La compassione unita alla misericordia è uno dei nomi di Dio. Questo
vangelo ci insegna che la nostra missione è di dare vita là dove passiamo. Portare
l’allegria, recuperare i cuori sofferenti, dando speranza.
nº 1238
Omelia della 10^ Dom. T.O.
(09.06.13)
Pe. Luiz Carlos de Oliveira
Redentorista
Dio visita il suo popolo
Condizioni umane nella fede
La liturgia della
Parola di questa domenica parla dell’esperienza
del dolore. Non cerchiamo miracoli, ma alcuni casi ci mostrano che Dio si fa
presente per tutti. Gesù è venuto a portarci un messaggio del Padre: Dio ama
tutti e vuole che tutti stiano bene e si salvino. Dio non vuole il dolore. Ma questo
esiste. “Nella risurrezione del giovane, figlio della vedova, Gesù offre un
segnale della sua disponibilità a liberare l’uomo da tutto quello che lo fa
soffrire e che trasforma l’esistenza umana in un dramma senza uscita” (V.
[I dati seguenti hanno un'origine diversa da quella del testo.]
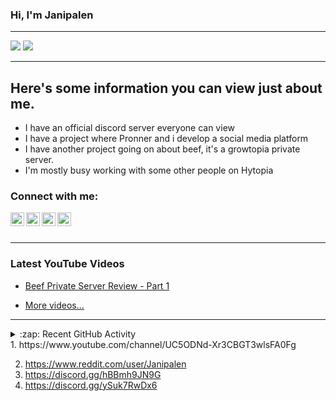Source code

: ### Hi, I'm Janipalen

---

<img src="https://github-readme-stats.vercel.app/api?username=janipalen&theme=dark&include_all_commits=true&show_icons=true"/>
<img src="https://github-readme-stats.vercel.app/api/top-langs/?username=janipalen&theme=dark&layout=compact"/>

---

## Here's some information you can view just about me.

- I have an official discord server everyone can view
- I have a project where Pronner and i develop a social media platform
- I have another project going on about beef, it's a growtopia private server.
- I'm mostly busy working with some other people on Hytopia

### Connect with me:

<img align="left" alt="Janipalen | YouTube" width="22px" src="https://cdn.jsdelivr.net/npm/simple-icons@v3/icons/youtube.svg" />
<img align="left" alt="Janipalen | Hytopia" width="22px" src="https://cdn.jsdelivr.net/npm/simple-icons@v3/icons/discord.svg" />
<img align="left" alt="Janipalen | Reddit" width="22px" src="https://cdn.jsdelivr.net/npm/simple-icons@v3/icons/reddit.svg" />
<img align="left" alt="Janipalen | Beef" width="22px" src="https://cdn.jsdelivr.net/npm/simple-icons@v3/icons/discord.svg" />

<br />
<br />

---

### Latest YouTube Videos

<!-- YOUTUBE:START -->
- [Beef Private Server Review - Part 1](https://youtu.be/9LA9bD61b_A)
<!-- YOUTUBE:END -->

- [More videos...](https://www.youtube.com/channel/UC5ODNd-Xr3CBGT3wlsFA0Fg)

---

<details>
  <summary>:zap: Recent GitHub Activity</summary>
  
<!--START_SECTION:activity-->
1. Created Project [Janipalen/GTAS-Source](https://github.com/Janipalen/GTAS-Source)
2. Created Project [Janipalen/Enigma-Website](https://github.com/Janipalen/Enigma-Website)
3. Updated Project [Janipalen/GTAS-Source](https://github.com/Janipalen/GTAS-Source)
4. Updated Links on [Janipalen/GTAS-Source](https://github.com/Janipalen/GTAS-Source)
5. Updated Descriprions on [Janipalen/Enigma-Website](https://github.com/Janipalen/Enigma-Website)
<!--END_SECTION:activity-->

</details>

</details>
1. https://www.youtube.com/channel/UC5ODNd-Xr3CBGT3wlsFA0Fg

2. https://www.reddit.com/user/Janipalen
3. https://discord.gg/hBBmh9JN9G
4. https://discord.gg/ySuk7RwDx6
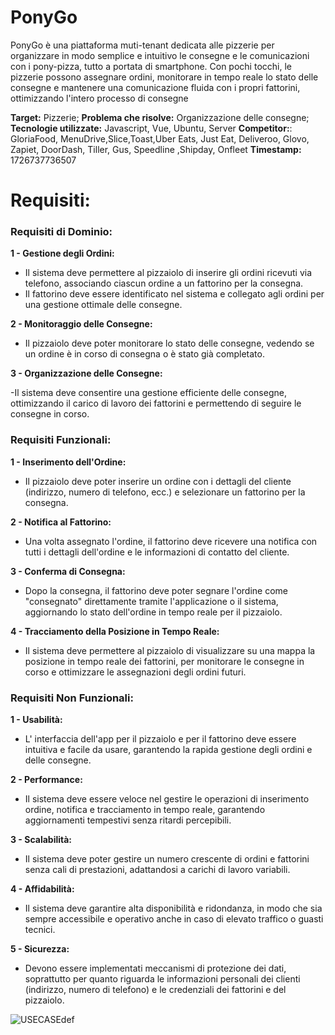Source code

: # PonyGo
PonyGo è una piattaforma muti-tenant dedicata alle pizzerie per organizzare 
in modo semplice e intuitivo le consegne e le comunicazioni con i pony-pizza,
tutto a portata di smartphone. Con pochi tocchi, le pizzerie possono assegnare 
ordini, monitorare in tempo reale lo stato delle consegne e mantenere una 
comunicazione fluida con i propri fattorini, ottimizzando l'intero processo di consegne

**Target:** Pizzerie;
**Problema che risolve:** Organizzazione delle consegne;
**Tecnologie utilizzate:** Javascript, Vue, Ubuntu, Server
**Competitor:**: GloriaFood, MenuDrive,Slice,Toast,Uber Eats, Just Eat, Deliveroo, Glovo, Zapiet, DoorDash, Tiller, Gus, Speedline ,Shipday, Onfleet
**Timestamp:** 1726737736507

# Requisiti:

 ### Requisiti di Dominio:
 
 **1 - Gestione degli Ordini:** 

- Il sistema deve permettere al pizzaiolo di inserire gli ordini ricevuti via telefono, associando ciascun ordine a un fattorino per la consegna.
- Il fattorino deve essere identificato nel sistema e collegato agli ordini per una gestione ottimale delle consegne.

**2 - Monitoraggio delle Consegne:**

- Il pizzaiolo deve poter monitorare lo stato delle consegne, vedendo se un ordine è in corso di consegna o è stato già completato.

**3 - Organizzazione delle Consegne:**

-Il sistema deve consentire una gestione efficiente delle consegne, ottimizzando il carico di lavoro dei fattorini e permettendo di seguire le consegne in corso.

### Requisiti Funzionali: 

 **1 - Inserimento dell'Ordine:**

- Il pizzaiolo deve poter inserire un ordine con i dettagli del cliente (indirizzo, numero di telefono, ecc.) e selezionare un fattorino per la consegna.

 **2 - Notifica al Fattorino:**

- Una volta assegnato l'ordine, il fattorino deve ricevere una notifica con tutti i dettagli dell'ordine e le informazioni di contatto del cliente.

 **3 - Conferma di Consegna:**

- Dopo la consegna, il fattorino deve poter segnare l'ordine come "consegnato" direttamente tramite l'applicazione o il sistema, aggiornando lo stato dell'ordine in tempo reale per il pizzaiolo.

**4 - Tracciamento della Posizione in Tempo Reale:**

- Il sistema deve permettere al pizzaiolo di visualizzare su una mappa la posizione in tempo reale dei fattorini, per monitorare le consegne in corso e ottimizzare le assegnazioni degli ordini futuri.

### Requisiti Non Funzionali: 

 **1 - Usabilità:**

- L' interfaccia dell'app per il pizzaiolo e per il fattorino deve essere intuitiva e facile da usare, garantendo la rapida gestione degli ordini e delle consegne.

 **2 - Performance:**

- Il sistema deve essere veloce nel gestire le operazioni di inserimento ordine, notifica e tracciamento in tempo reale, garantendo aggiornamenti tempestivi senza ritardi percepibili.

**3 - Scalabilità:**

- Il sistema deve poter gestire un numero crescente di ordini e fattorini senza cali di prestazioni, adattandosi a carichi di lavoro variabili.

 **4 - Affidabilità:**

- Il sistema deve garantire alta disponibilità e ridondanza, in modo che sia sempre accessibile e operativo anche in caso di elevato traffico o guasti tecnici.

 **5 - Sicurezza:**

- Devono essere implementati meccanismi di protezione dei dati, soprattutto per quanto riguarda le informazioni personali dei clienti (indirizzo, numero di telefono) e le credenziali dei fattorini e del pizzaiolo.

![USECASEdef](https://github.com/user-attachments/assets/95d14733-f654-4948-b64c-92af9822e46a)
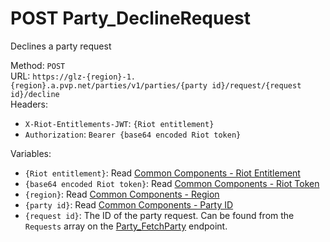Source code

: <!-- This file is automatically generated! Do not edit it directly! See https://github.com/techchrism/valorant-api-docs/blob/trunk/contributing.md for more information. -->

# POST Party_DeclineRequest

Declines a party request  


Method: `POST`  
URL: `https://glz-{region}-1.{region}.a.pvp.net/parties/v1/parties/{party id}/request/{request id}/decline`  
Headers:
 - `X-Riot-Entitlements-JWT`: `{Riot entitlement}`
 - `Authorization`: `Bearer {base64 encoded Riot token}`

Variables:
 - `{Riot entitlement}`: Read [Common Components - Riot Entitlement](../common-components.md#riot-entitlement)
 - `{base64 encoded Riot token}`: Read [Common Components - Riot Token](../common-components.md#riot-token)
 - `{region}`: Read [Common Components - Region](../common-components.md#region)
 - `{party id}`: Read [Common Components - Party ID](../common-components.md#party-id)
 - `{request id}`: The ID of the party request. Can be found from the `Requests` array on the [Party_FetchParty](GET%20Party_FetchParty.md) endpoint.

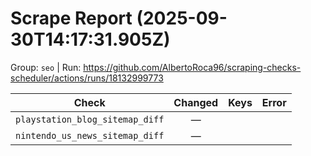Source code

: # Scrape Report (2025-09-30T14:17:31.905Z)

Group: `seo`  |  Run: https://github.com/AlbertoRoca96/scraping-checks-scheduler/actions/runs/18132999773

| Check | Changed | Keys | Error |
|---|:---:|:--|:--|
| `playstation_blog_sitemap_diff` | — |  |  |
| `nintendo_us_news_sitemap_diff` | — |  |  |
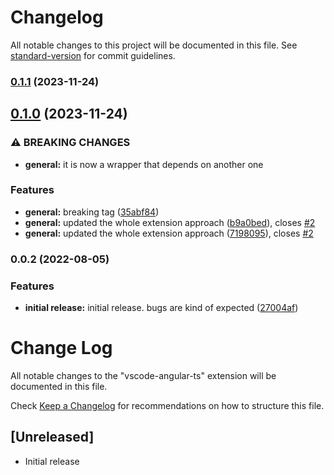 # Changelog

All notable changes to this project will be documented in this file. See [standard-version](https://github.com/conventional-changelog/standard-version) for commit guidelines.

### [0.1.1](https://github.com/ghaschel/vscode-angular-html-inline/compare/v0.1.0...v0.1.1) (2023-11-24)

## [0.1.0](https://github.com/ghaschel/vscode-angular-html-inline/compare/v0.0.2...v0.1.0) (2023-11-24)

### ⚠ BREAKING CHANGES

- **general:** it is now a wrapper that depends on another one

### Features

- **general:** breaking tag ([35abf84](https://github.com/ghaschel/vscode-angular-html-inline/commit/35abf84e21c8af362a05074825efe6ac3c37f506))
- **general:** updated the whole extension approach ([b9a0bed](https://github.com/ghaschel/vscode-angular-html-inline/commit/b9a0beded8c86b6039430a1ff85f7e818f6adb81)), closes [#2](https://github.com/ghaschel/vscode-angular-html-inline/issues/2)
- **general:** updated the whole extension approach ([7198095](https://github.com/ghaschel/vscode-angular-html-inline/commit/71980952d9c8b7d7d3f59fb2bc3229cfd61d17df)), closes [#2](https://github.com/ghaschel/vscode-angular-html-inline/issues/2)

### 0.0.2 (2022-08-05)

### Features

- **initial release:** initial release. bugs are kind of expected ([27004af](https://github.com/ghaschel/vscode-angular-ts/commit/27004af0f02ea951a8d636abc516a4a5fb2d8052))

# Change Log

All notable changes to the "vscode-angular-ts" extension will be documented in this file.

Check [Keep a Changelog](http://keepachangelog.com/) for recommendations on how to structure this file.

## [Unreleased]

- Initial release

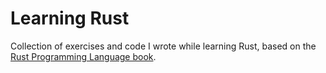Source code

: # Learning Rust

Collection of exercises and code I wrote while learning Rust, based on the [Rust Programming Language book](https://doc.rust-lang.org/stable/book).
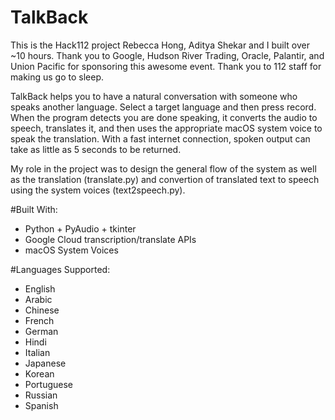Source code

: # TalkBack

This is the Hack112 project Rebecca Hong, Aditya Shekar and I built over ~10 hours. Thank you to Google, Hudson River Trading, Oracle, Palantir, and Union Pacific for sponsoring this awesome event. Thank you to 112 staff for making us go to sleep.

TalkBack helps you to have a natural conversation with someone who speaks another language. Select a target language and then  press record. When the program detects you are done speaking, it converts the audio to speech, translates it, and then uses the appropriate macOS system voice to speak the translation. With a fast internet connection, spoken output can take as little as 5 seconds to be returned.

My role in the project was to design the general flow of the system as well as the translation (translate.py) and convertion of translated text to speech using the system voices (text2speech.py).

#Built With:

- Python + PyAudio + tkinter
- Google Cloud transcription/translate APIs
- macOS System Voices 

#Languages Supported: 

- English
- Arabic
- Chinese
- French
- German
- Hindi
- Italian
- Japanese
- Korean
- Portuguese
- Russian
- Spanish
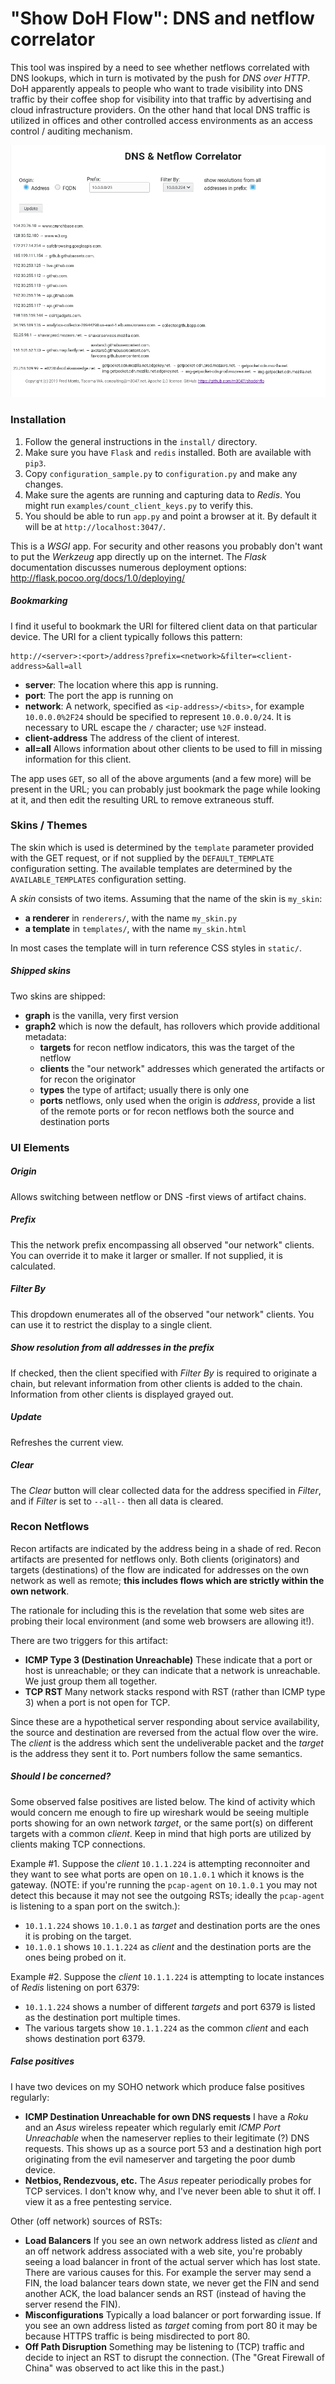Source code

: # "Show DoH Flow": DNS and netflow correlator

This tool was inspired by a need to see whether netflows correlated with DNS lookups, which in turn is motivated by
the push for _DNS over HTTP_. DoH apparently appeals to people who want to trade visibility into DNS traffic by their
coffee shop for visibility into that traffic by advertising and cloud infrastructure providers. On the other hand
that local DNS traffic is utilized in offices and other controlled access environments as an access control / auditing
mechanism.

![Screen Shot](screenshot.png "screenshot")

### Installation

1. Follow the general instructions in the `install/` directory.
1. Make sure you have `Flask` and `redis` installed. Both are available with `pip3`.
1. Copy `configuration_sample.py` to `configuration.py` and make any changes.
1. Make sure the agents are running and capturing data to _Redis_. You might run `examples/count_client_keys.py` to verify this.
1. You should be able to run `app.py` and point a browser at it. By default it will be at `http://localhost:3047/`.

This is a _WSGI_ app. For security and other reasons you probably don't want to put the _Werkzeug_ app directly up
on the internet. The _Flask_ documentation discusses numerous deployment options: http://flask.pocoo.org/docs/1.0/deploying/

##### Bookmarking

I find it useful to bookmark the URI for filtered client data on that particular device. The URI for a client typically follows
this pattern:

    http://<server>:<port>/address?prefix=<network>&filter=<client-address>&all=all
    
* **server**: The location where this app is running.
* **port**: The port the app is running on
* **network**: A network, specified as `<ip-address>/<bits>`, for example `10.0.0.0%2F24` should be specified to represent `10.0.0.0/24`. It is necessary to URL escape the `/` character; use `%2F` instead.
* **client-address** The address of the client of interest.
* **all=all** Allows information about other clients to be used to fill in missing information for this client.

The app uses `GET`, so all of the above arguments (and a few more) will be present in the URL; you can probably just bookmark the page while looking at it, and then edit the resulting URL to remove extraneous stuff.

### Skins / Themes

The skin which is used is determined by the `template` parameter provided with the GET request, or if not supplied by the
`DEFAULT_TEMPLATE` configuration setting. The available templates are determined by the `AVAILABLE_TEMPLATES` configuration
setting.

A _skin_ consists of two items. Assuming that the name of the skin is `my_skin`:

* **a renderer** in `renderers/`, with the name `my_skin.py`
* **a template** in `templates/`, with the name `my_skin.html`

In most cases the template will in turn reference CSS styles in `static/`.

##### Shipped skins

Two skins are shipped:

* **graph** is the vanilla, very first version
* **graph2** which is now the default, has rollovers which provide additional metadata:
  * **targets** for recon netflow indicators, this was the target of the netflow
  * **clients** the "our network" addresses which generated the artifacts or for recon the originator
  * **types** the type of artifact; usually there is only one
  * **ports** netflows, only used when the origin is _address_, provide a list of the remote ports or for recon netflows both the source and destination ports

### UI Elements

##### Origin

Allows switching between netflow or DNS -first views of artifact chains.

##### Prefix

This the network prefix encompassing all observed "our network" clients. You can override it to make it larger or smaller. If not supplied, it is calculated.

##### Filter By

This dropdown enumerates all of the observed "our network" clients. You can use it to restrict the display to a single client.

##### Show resolution from all addresses in the prefix

If checked, then the client specified with _Filter By_ is required to originate a chain, but relevant information from other clients is added to the chain. Information from other clients is displayed grayed out.

##### Update

Refreshes the current view.

##### Clear

The _Clear_ button will clear collected data for the address specified in _Filter_, and if _Filter_ is set to
`--all--` then all data is cleared.

### Recon Netflows

Recon artifacts are indicated by the address being in a shade of red. Recon artifacts are presented for netflows only.
Both clients (originators) and targets (destinations) of the flow are indicated for addresses on the own network as well as remote; **this includes
flows which are strictly within the own network**.

The rationale for including this is the revelation that some web sites are probing their local environment (and some web browsers are
allowing it!).

There are two triggers for this artifact:

* **ICMP Type 3 (Destination Unreachable)** These indicate that a port or host is unreachable; or they can indicate that a network is
unreachable. We just group them all together.
* **TCP RST** Many network stacks respond with RST (rather than ICMP type 3) when a port is not open for TCP.

Since these are a hypothetical server responding about service availability, the source and
destination are reversed from the actual flow over the wire. The _client_ is the address which sent the undeliverable packet and the _target_
is the address they sent it to. Port numbers follow the same semantics.

##### Should I be concerned?

Some observed false positives are listed below. The kind of activity which would concern me enough to fire up wireshark would be seeing multiple
ports showing for an own network _target_, or the same port(s) on different targets with a common _client_. Keep in mind that high ports are
utilized by clients making TCP connections.

Example #1. Suppose the _client_ `10.1.1.224` is attempting reconnoiter and they want to see what ports are open on `10.1.0.1` which it knows is
the gateway. (NOTE: if you're running the `pcap-agent` on `10.1.0.1` you may not detect this because it may not see the outgoing RSTs;
ideally the `pcap-agent` is listening to a span port on the switch.):

* `10.1.1.224` shows `10.1.0.1` as _target_ and destination ports are the ones it is probing on the target.
* `10.1.0.1` shows `10.1.1.224` as _client_ and the destination ports are the ones being probed on it.

Example #2. Suppose the _client_ `10.1.1.224` is attempting to locate instances of _Redis_ listening on port 6379:

* `10.1.1.224` shows a number of different _targets_ and port 6379 is listed as the destination port multiple times.
* The various targets show `10.1.1.224` as the common _client_ and each shows destination port 6379.

##### False positives

I have two devices on my SOHO network which produce false positives regularly:

* **ICMP Destination Unreachable for own DNS requests** I have a _Roku_ and an _Asus_ wireless repeater which regularly emit _ICMP Port Unreachable_ when the nameserver replies to their legitimate (?) DNS requests. This shows up as a source port 53 and a destination high port originating from the evil nameserver and targeting the poor dumb device.
* **Netbios, Rendezvous, etc.** The _Asus_ repeater periodically probes for TCP services. I don't know why, and I've never been able to shut it off. I view it as a free pentesting service.

Other (off network) sources of RSTs:

* **Load Balancers** If you see an own network address listed as _client_ and an off network address associated with a web site, you're probably seeing a load balancer in front of the actual server which has lost state. There are various causes for this. For example the server may send a FIN, the load balancer tears down state, we never get the FIN and send another ACK, the load balancer sends an RST (instead of having the server resend the FIN).
* **Misconfigurations** Typically a load balancer or port forwarding issue. If you see an own address listed as _target_ coming from port 80 it may be because HTTPS traffic is being misdirected to port 80.
* **Off Path Disruption** Something may be listening to (TCP) traffic and decide to inject an RST to disrupt the connection. (The "Great Firewall of China" was observed to act like this in the past.)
Pasquetto). Le persone hanno dificoltà a capire la morte, il dolore e le
situazioni di sofferenza della vita. Tutto questo non avrebbe dovuto esistere. La
morte del figlio della vedova la lascia totalmente sola, indifesa, senza
affetto, senza sostegno e senza futuro. Se da una parte c’è una situazione
profondamente umana, dall’altra, c’è anche una salvezza. Gesù si fa difensore
della vedova che soffre. Più che risuscitare il morto, Gesù prova compassione
della vedova. È lo stesso caso della vedova che atiutò il profeta Elia. La sofferenza, poi, non è per pagare i peccati, come dice la
vedova di Zarepta. Le sofferenze possono essere la conseguenza dei nostri peccati,
ma non una punizione. I mali possono provenire dalla fragilità umana. Siamo fatti
così. Se esistono sofferenza e morte, compete a noi elevare queste condizioni umane per renderle un modo
di viverle in Dio. Gesù ha già vinto i mali. Anche noi vinceremo se saremo
capaci di vedere Dio unito a noi nei mali che soffriamo. La fede senza sensibilità,
non può essere chiamata cristiana, poichè Gesù si è commosso davanti al dolore
della vedova. È comune vedere nelle chiese e nei movimenti ecclesiali la
ricerca dei miracoli come se Dio fosse obbligato a farceli, perchè glieli
chiediamo pregando. La ricerca dei miracoli non sempre è ricerca di Dio ma di
se stessi. Gesù cita la Parola di Dio: “non tenterai il Signore tuo Dio” (Dt
6,6-Mt 4,7). Il dolore si vive nella
fede. Il dolore si unisce alle sofferenze del Cristo per la redenzione del mondo
(Cl 1,24).
Evangelizzare con criteri divini
In Gesù, Dio ha visitato
il suo popolo (Lc 7,16). La nostra predicazione sarà sostanziosa quando daremo
testimonianza della nostra compassione per i bisognosi. Compassione non è
pietà, perchè questa non risolve nulla. Ricordiamo la parabola del Buon
Samaritano. Ha sentito compassione, ha soccorso e risolto. La tenerezza non è
fragilità, ma capacità forte di fare come il seno di Dio che freme di
compassione. La compassione è il motivo dell’incarnazione: “Grazie al
misericordioso Cuore del nostro Dio, che ci ha visitati dall’altro come Sole
che sorge” (Lc 1,78). Saremo giudicati sulla nostra capacità di avere
misericordia verso gli affamati, assetati, carcerati, migranti. Sono comportamenti
mossi da Dio, si riferiscono a Gesù, che
è presente in ogni sofferente.
La missione di dare la vita
Il miracolo di Gesù
ci insegna che la Risurrezione non è solo un fatto, ma un modo di vita. Annunciando il vangelo diamo vita alle
persone. Gesù, vedendo la vedova sentì compassione. L’egocentrismo che viviamo
ci insegna che gli altri dovrebbero prendersi cura di noi, compreso Dio, e non
noi degli altri. La compassione unita alla misericordia è uno dei nomi di Dio. Le
nostre celebrazioni sono fredde, talvolta, perchè non coltiviamo il sentimento
della compassione che Gesù ha avuto con noi per salvarci. Il nostro incontro
con le persone deve sempre far ricordare la visita di Dio venuto per asciugare le lacrime da tutti gli
occhi. Gesù vuole continuare la sua missione di misericordia con i sofferenti.